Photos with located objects
----

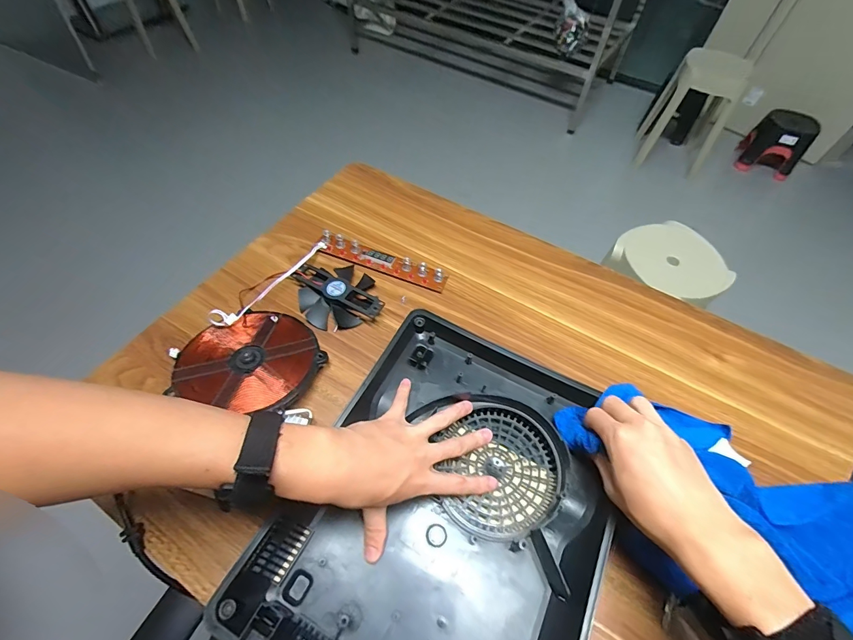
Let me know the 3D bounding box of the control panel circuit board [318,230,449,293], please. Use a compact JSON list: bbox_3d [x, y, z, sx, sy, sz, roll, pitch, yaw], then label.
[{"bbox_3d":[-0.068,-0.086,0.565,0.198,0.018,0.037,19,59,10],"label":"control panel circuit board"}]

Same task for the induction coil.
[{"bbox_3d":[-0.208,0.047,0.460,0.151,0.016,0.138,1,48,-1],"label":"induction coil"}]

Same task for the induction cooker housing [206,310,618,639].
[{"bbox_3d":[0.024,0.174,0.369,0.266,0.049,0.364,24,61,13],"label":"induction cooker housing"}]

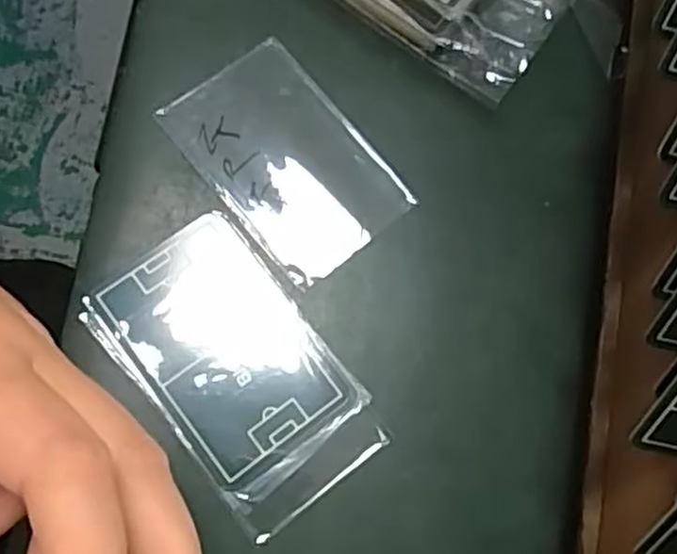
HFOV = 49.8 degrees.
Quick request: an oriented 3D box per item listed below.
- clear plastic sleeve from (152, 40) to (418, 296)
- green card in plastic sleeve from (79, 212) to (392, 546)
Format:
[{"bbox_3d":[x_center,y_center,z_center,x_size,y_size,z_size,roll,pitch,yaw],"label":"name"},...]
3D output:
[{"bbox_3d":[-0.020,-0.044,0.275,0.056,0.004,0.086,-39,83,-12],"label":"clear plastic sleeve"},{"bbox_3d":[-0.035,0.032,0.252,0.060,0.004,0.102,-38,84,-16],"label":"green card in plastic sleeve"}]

----

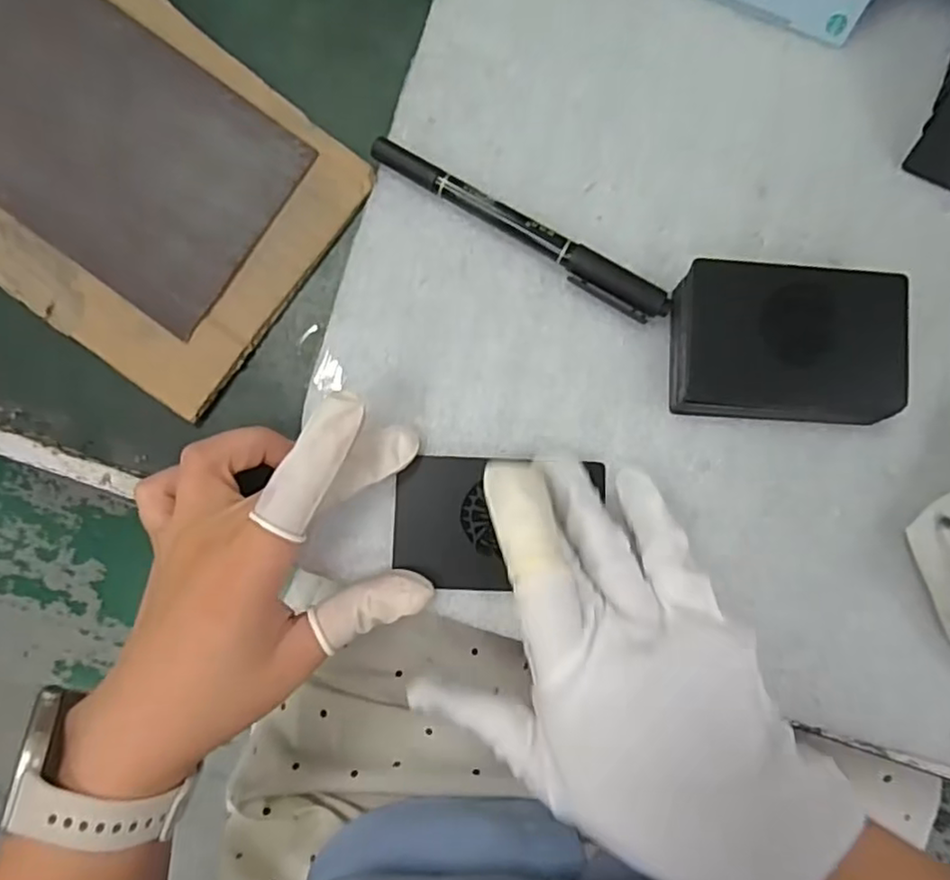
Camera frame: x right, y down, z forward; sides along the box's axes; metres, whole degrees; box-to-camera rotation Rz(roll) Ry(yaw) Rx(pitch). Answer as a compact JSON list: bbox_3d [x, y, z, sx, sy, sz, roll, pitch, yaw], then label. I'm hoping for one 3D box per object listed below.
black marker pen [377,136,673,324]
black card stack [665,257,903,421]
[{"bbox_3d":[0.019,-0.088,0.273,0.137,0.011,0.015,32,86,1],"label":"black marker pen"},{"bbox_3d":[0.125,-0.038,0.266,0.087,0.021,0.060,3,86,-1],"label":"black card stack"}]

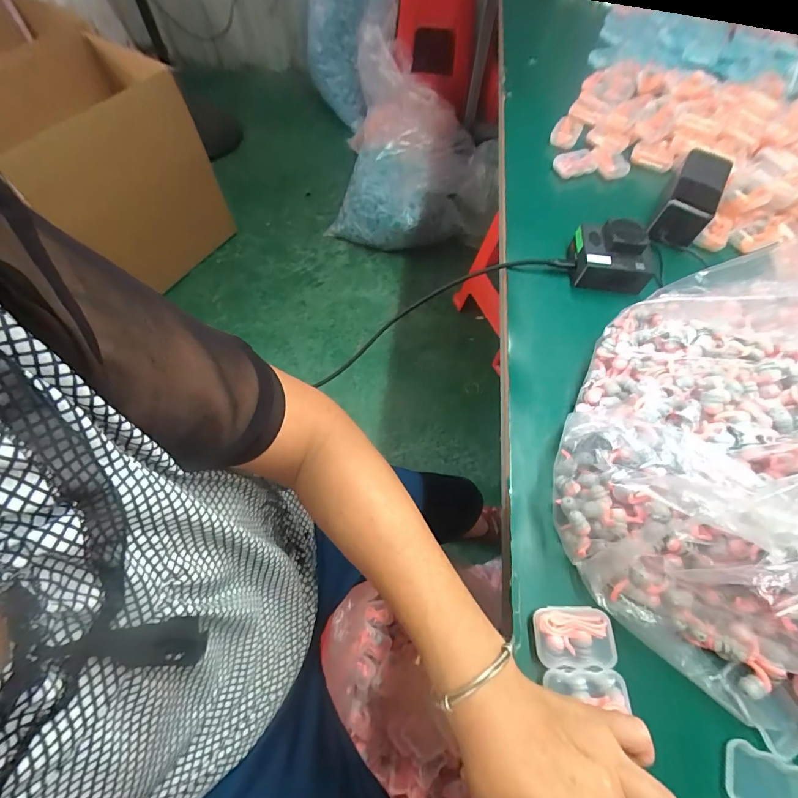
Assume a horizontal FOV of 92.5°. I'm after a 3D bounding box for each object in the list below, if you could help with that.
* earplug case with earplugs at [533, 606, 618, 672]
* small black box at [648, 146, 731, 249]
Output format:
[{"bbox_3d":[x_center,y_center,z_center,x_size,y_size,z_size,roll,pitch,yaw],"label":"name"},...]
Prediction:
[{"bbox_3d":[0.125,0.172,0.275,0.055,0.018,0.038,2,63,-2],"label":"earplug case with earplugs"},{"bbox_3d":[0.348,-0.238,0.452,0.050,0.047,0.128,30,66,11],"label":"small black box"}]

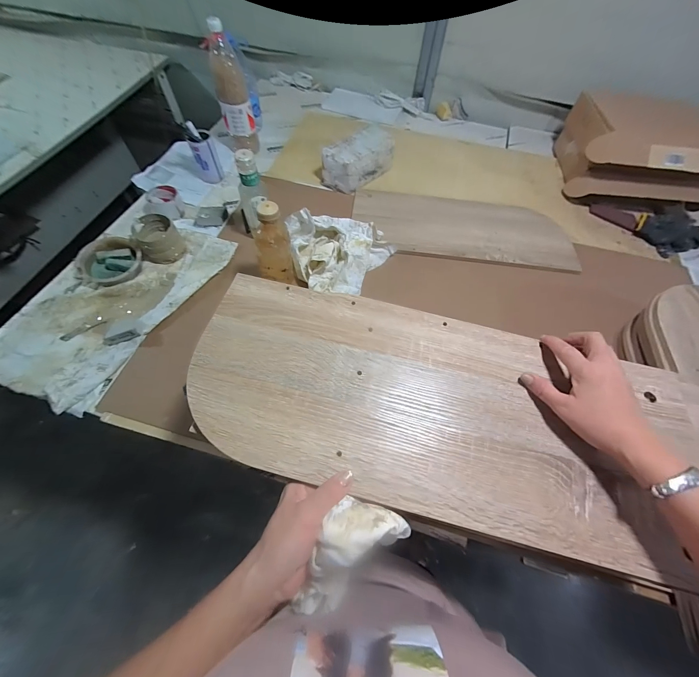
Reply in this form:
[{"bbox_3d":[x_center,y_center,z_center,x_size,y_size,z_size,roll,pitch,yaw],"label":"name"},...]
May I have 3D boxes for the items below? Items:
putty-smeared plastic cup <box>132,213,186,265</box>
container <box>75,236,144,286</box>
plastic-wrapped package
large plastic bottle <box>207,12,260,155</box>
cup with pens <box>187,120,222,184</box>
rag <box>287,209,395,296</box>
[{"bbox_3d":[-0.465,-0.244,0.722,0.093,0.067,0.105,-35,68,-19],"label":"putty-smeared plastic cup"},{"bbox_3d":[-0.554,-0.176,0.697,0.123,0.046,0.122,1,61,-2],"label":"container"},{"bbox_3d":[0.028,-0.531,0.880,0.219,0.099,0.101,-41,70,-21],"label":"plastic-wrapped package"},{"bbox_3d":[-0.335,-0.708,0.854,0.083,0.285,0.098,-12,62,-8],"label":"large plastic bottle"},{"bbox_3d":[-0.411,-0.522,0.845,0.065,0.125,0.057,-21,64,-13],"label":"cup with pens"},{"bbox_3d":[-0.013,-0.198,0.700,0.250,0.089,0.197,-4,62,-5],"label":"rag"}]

----

* **Work task**: In the entries above, find the line containing "146, 731, 249]" and the line containing "Reply in this"; give again exactly those two lines and every line between them, minus the pictures.

* **Result of this exercise**:
* small black box at [648, 146, 731, 249]
Output format:
[{"bbox_3d":[x_center,y_center,z_center,x_size,y_size,z_size,roll,pitch,yaw],"label":"name"},...]
Prediction:
[{"bbox_3d":[0.125,0.172,0.275,0.055,0.018,0.038,2,63,-2],"label":"earplug case with earplugs"},{"bbox_3d":[0.348,-0.238,0.452,0.050,0.047,0.128,30,66,11],"label":"small black box"}]

Reply in this form:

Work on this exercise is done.